Brasil, dança absurda

No cinema

12.08.16

Uma imagem poderosa perpassa os vários segmentos de Brasil S/A, do pernambucano Marcelo Pedroso: sustentada por uma grua, uma enorme bandeira nacional paira sobre uma metrópole brasileira (Recife, mas não vem ao caso). O detalhe significativo é que a bandeira não está completa: falta-lhe o círculo central, azul, onde estão as estrelas e a divisa “Ordem e Progresso”.

Curiosamente, o logotipo oficial escolhido pelo presidente interino Michel Temer (com a ajuda de seu filho de sete anos) é justamente essa parte da bandeira suprimida no filme. Pura coincidência, pois Brasil S/A foi realizado em 2014, portanto muito antes do atual processo de impeachment, mas não há como deixar de ver o ensaio audiovisual de Marcelo Pedroso como uma espécie de comentário irônico ao ideário e à retórica do “Brasil grande e ordeiro” que ganharam novo impulso no atual governo.

O real coreografado

Mas o filme não é só isso. Chamei-o de ensaio porque não é propriamente documentário nem ficção. Sem nenhum diálogo ou locução, é um encadeamento de situações encenadas, mas filmadas como se fossem documentários, comerciais ou filmes institucionais – com a diferença de que são extremamente bem filmadas, coreografadas e montadas.
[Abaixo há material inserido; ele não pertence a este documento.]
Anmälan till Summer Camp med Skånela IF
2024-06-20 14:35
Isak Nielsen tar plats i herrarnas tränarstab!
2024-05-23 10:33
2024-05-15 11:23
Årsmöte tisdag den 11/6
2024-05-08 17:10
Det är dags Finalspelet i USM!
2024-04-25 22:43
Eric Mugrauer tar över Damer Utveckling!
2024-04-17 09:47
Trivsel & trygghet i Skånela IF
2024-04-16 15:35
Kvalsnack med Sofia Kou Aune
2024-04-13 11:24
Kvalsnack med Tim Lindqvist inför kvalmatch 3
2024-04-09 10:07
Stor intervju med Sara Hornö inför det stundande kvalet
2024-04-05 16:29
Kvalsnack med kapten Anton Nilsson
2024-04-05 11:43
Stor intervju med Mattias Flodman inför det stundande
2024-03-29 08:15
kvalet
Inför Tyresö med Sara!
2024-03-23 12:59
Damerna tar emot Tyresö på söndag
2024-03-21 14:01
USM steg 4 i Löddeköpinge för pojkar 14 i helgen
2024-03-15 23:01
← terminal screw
As primeiras imagens são de um navio singrando o mar. Atracado, ele desova no porto retroescavadeiras que descem a rampa em ritmo de desfile, ao som de uma música ironicamente épica. É a modernidade industrial chegando ao país do futuro. A partir daí, veremos uma série de clipes plástico-musicais em que homens e máquinas, no campo ou na cidade, interagem em estranhos e inquietantes balés.
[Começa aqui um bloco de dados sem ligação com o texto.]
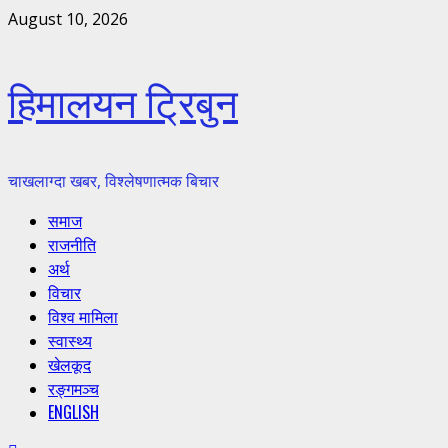
Skip
August 10, 2026
to
content
हिमालयन ट्रिबुन
चाखलाग्दा खबर, विश्लेषणात्मक बिचार
Primary
समाज
Menu
राजनीति
अर्थ
विचार
विश्व मामिला
स्वास्थ्य
खेलकूद
रङ्गमञ्च
ENGLISH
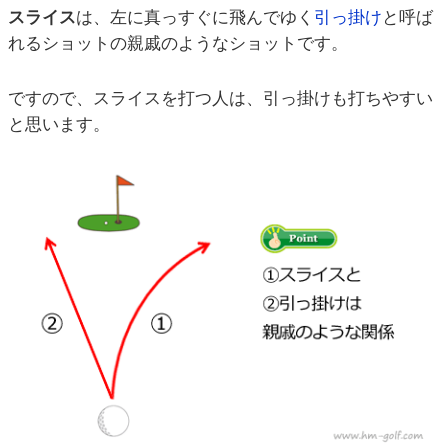
スライス
は、左に真っすぐに飛んでゆく
引っ掛け
と呼ば
れるショットの親戚のようなショットです。
ですので、スライスを打つ人は、引っ掛けも打ちやすい
と思います。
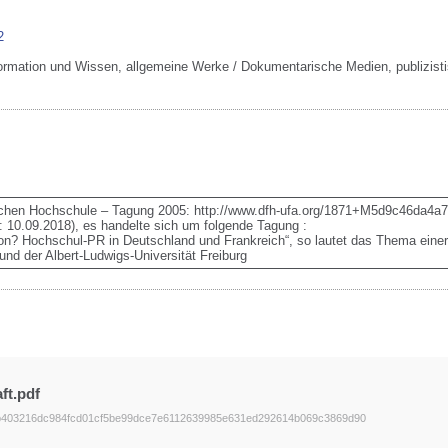
2
formation und Wissen, allgemeine Werke / Dokumentarische Medien, publizist
hen Hochschule – Tagung 2005: http://www.dfh-ufa.org/1871+M5d9c46da4a7.
d: 10.09.2018), es handelte sich um folgende Tagung :

d der Albert-Ludwigs-Universität Freiburg
ft.pdf
b403216dc984fcd01cf5be99dce7e6112639985e631ed292614b069c3869d90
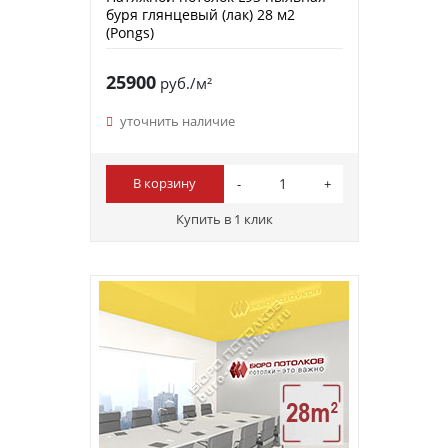
буря глянцевый (лак) 28 м2
(Pongs)
25900
руб./м²
уточнить наличие
В корзину
Купить в 1 клик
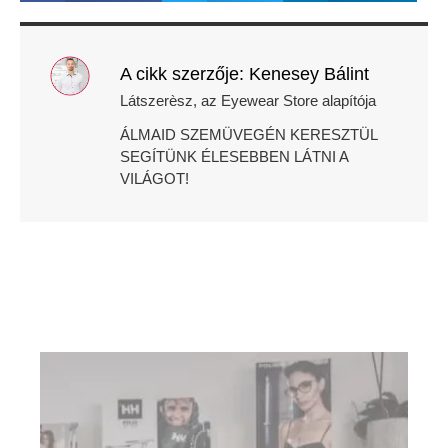
A cikk szerzője: Kenesey Bálint
Látszerèsz, az Eyewear Store alapítója
ÁLMAID SZEMÜVEGÉN KERESZTÜL
SEGÍTÜNK ÉLESEBBEN LÁTNI A
VILÁGOT!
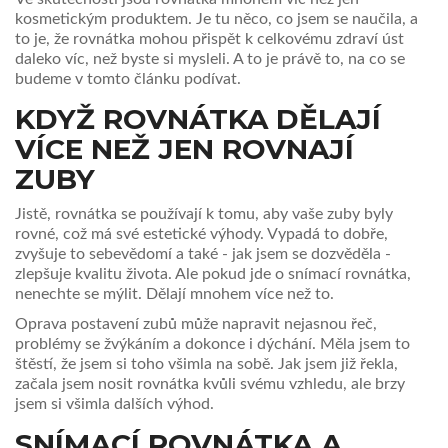
kosmetickým produktem. Je tu něco, co jsem se naučila, a
to je, že rovnátka mohou přispět k celkovému zdraví úst
daleko víc, než byste si mysleli. A to je právě to, na co se
budeme v tomto článku podívat.
KDYŽ ROVNÁTKA DĚLAJÍ
VÍCE NEŽ JEN ROVNAJÍ
ZUBY
Jistě, rovnátka se používají k tomu, aby vaše zuby byly
rovné, což má své estetické výhody. Vypadá to dobře,
zvyšuje to sebevědomí a také - jak jsem se dozvěděla -
zlepšuje kvalitu života. Ale pokud jde o snímací rovnátka,
nenechte se mýlit. Dělají mnohem více než to.
Oprava postavení zubů může napravit nejasnou řeč,
problémy se žvýkáním a dokonce i dýchání. Měla jsem to
štěstí, že jsem si toho všimla na sobě. Jak jsem již řekla,
začala jsem nosit rovnátka kvůli svému vzhledu, ale brzy
jsem si všimla dalších výhod.
SNÍMACÍ ROVNÁTKA A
Situações insólitas ali são apenas uma ligeira exacerbação do cotidiano. No trânsito entupido da metrópole, um aplicativo de celular chama um caminhão-cegonha em que os usuários sobem com seus carros para trafegar tranquilamente: sentados ao volante, um joga videogame, outro come um sanduíche, outra abre o teto solar e viaja como uma diva, com os cabelos ao vento.
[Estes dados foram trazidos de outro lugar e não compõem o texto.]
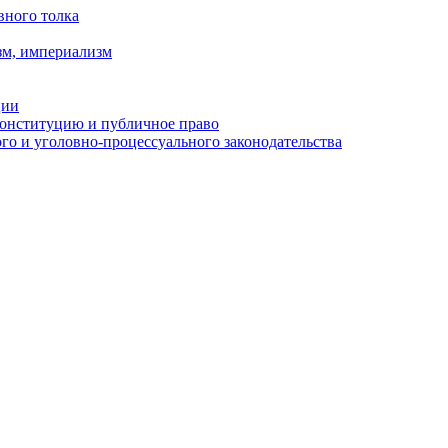
вного толка
зм, империализм
ции
Конституцию и публичное право
о и уголовно-процессуального законодательства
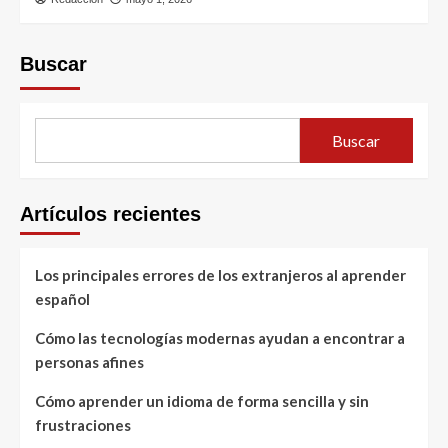
Buscar
Buscar
Artículos recientes
Los principales errores de los extranjeros al aprender
español
Cómo las tecnologías modernas ayudan a encontrar a
personas afines
Cómo aprender un idioma de forma sencilla y sin
frustraciones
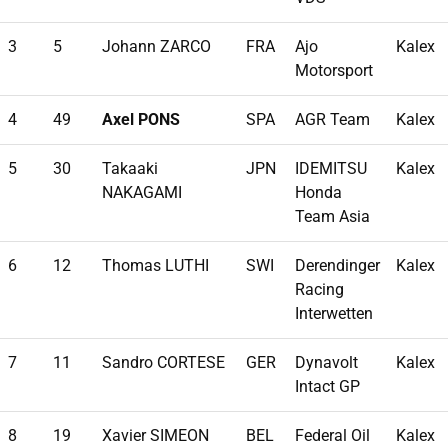
3
5
Johann ZARCO
FRA
Ajo
Kalex
Motorsport
4
49
Axel PONS
SPA
AGR Team
Kalex
5
30
Takaaki
JPN
IDEMITSU
Kalex
NAKAGAMI
Honda
Team Asia
6
12
Thomas LUTHI
SWI
Derendinger
Kalex
Racing
Interwetten
7
11
Sandro CORTESE
GER
Dynavolt
Kalex
Intact GP
8
19
Xavier SIMEON
BEL
Federal Oil
Kalex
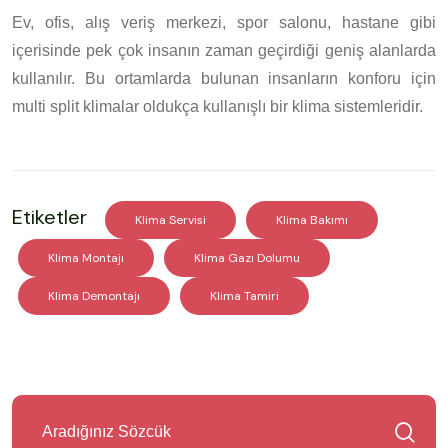
Ev, ofis, alış veriş merkezi, spor salonu, hastane gibi
içerisinde pek çok insanın zaman geçirdiği geniş alanlarda
kullanılır. Bu ortamlarda bulunan insanların konforu için
multi split klimalar oldukça kullanışlı bir klima sistemleridir.
Etiketler
Klima Servisi
Klima Bakımı
Klima Montajı
Klima Gazı Dolumu
Klima Demontajı
Klima Tamiri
Cortadores de cana se convertem em petroleiros e em astronautas, artistas negros de maracatu encenam uma paródia de baile na corte com os rostos cobertos de pó de arroz, fieis em transe num culto religioso choram, rezam, murmuram e gritam sem que ouçamos suas vozes. Tudo culmina com um espetacular eclipse motivado pela bandeira furada.

Modernidade torta

Sem que uma única palavra seja dita ou escrita, passam pela tela as grandes questões crônicas (e atuais) do país: a modernidade torta, a agroindústria predatória, a irracionalidade urbana, o racismo velado, o misticismo desesperado.

Ganhador de três prêmios no festival de Brasília (direção, roteiro e som), Brasil S/A deve muito de sua força à fotografia de Ivo Lopes Araújo, à música de Mateus Alves e à montagem de Daniel Bandeira. Num filme em que tudo depende do ritmo e da sutileza das associações entre imagens díspares e não consecutivas, a articulação entre essas instâncias é essencial. Em seus melhores momentos (como nas cenas de estrada, filmadas do alto), o balé mecânico remete irresistivelmente a filmes de Jacques Tati como Playtime e Trafic. O absurdo dói, mas tem sua graça.